### Work required
Copy out each line containing "Table" from the entries below.

· · ·

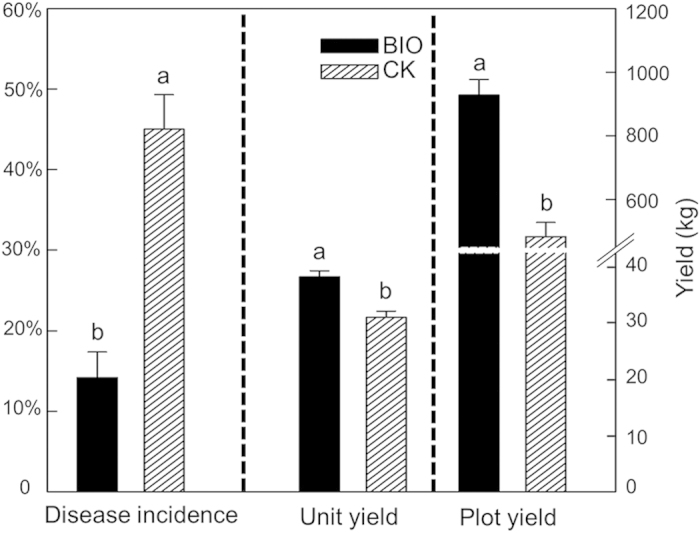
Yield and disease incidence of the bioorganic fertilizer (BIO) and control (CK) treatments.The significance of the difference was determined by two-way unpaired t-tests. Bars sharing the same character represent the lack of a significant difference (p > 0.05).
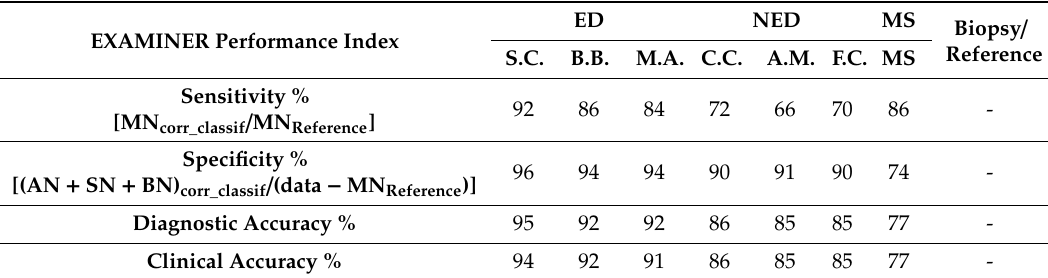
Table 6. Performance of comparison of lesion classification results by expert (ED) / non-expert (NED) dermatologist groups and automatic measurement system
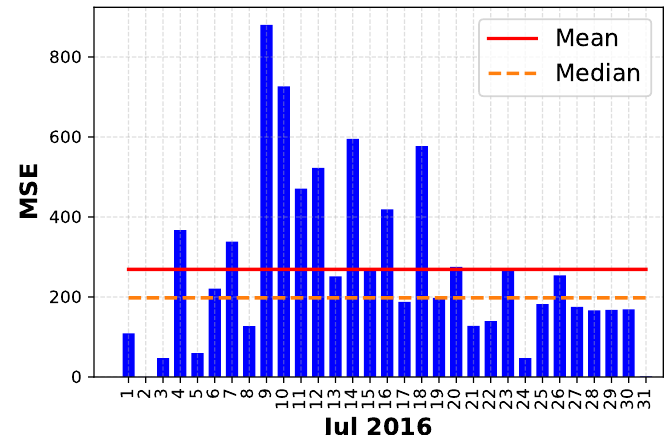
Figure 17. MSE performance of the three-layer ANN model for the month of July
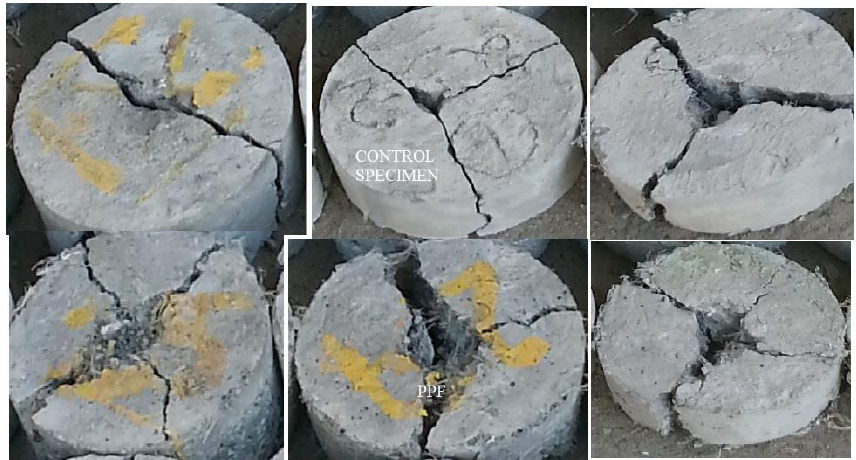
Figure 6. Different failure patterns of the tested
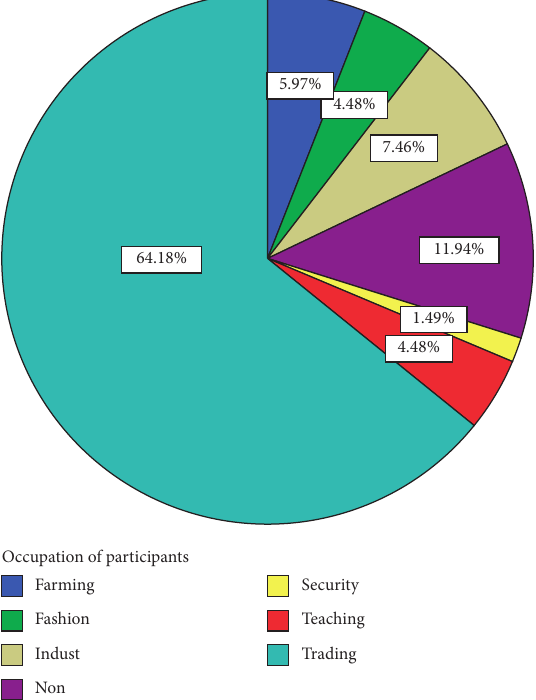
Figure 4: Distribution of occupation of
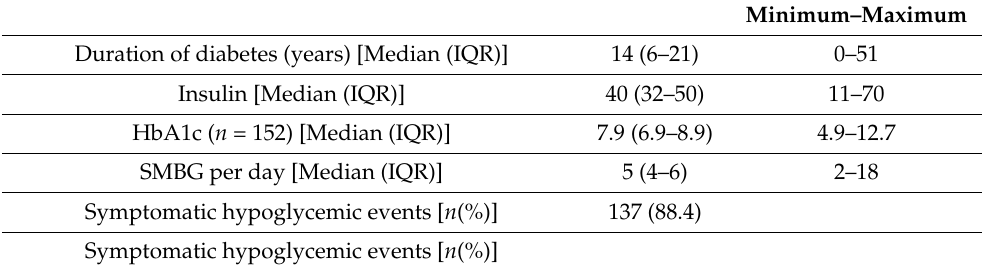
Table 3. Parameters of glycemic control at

· · ·

### Worked solution
Table 6. Performance of comparison of lesion classification results by expert (ED) / non-expert (NED) dermatologist groups and automatic measurement system
Table 3. Parameters of glycemic control at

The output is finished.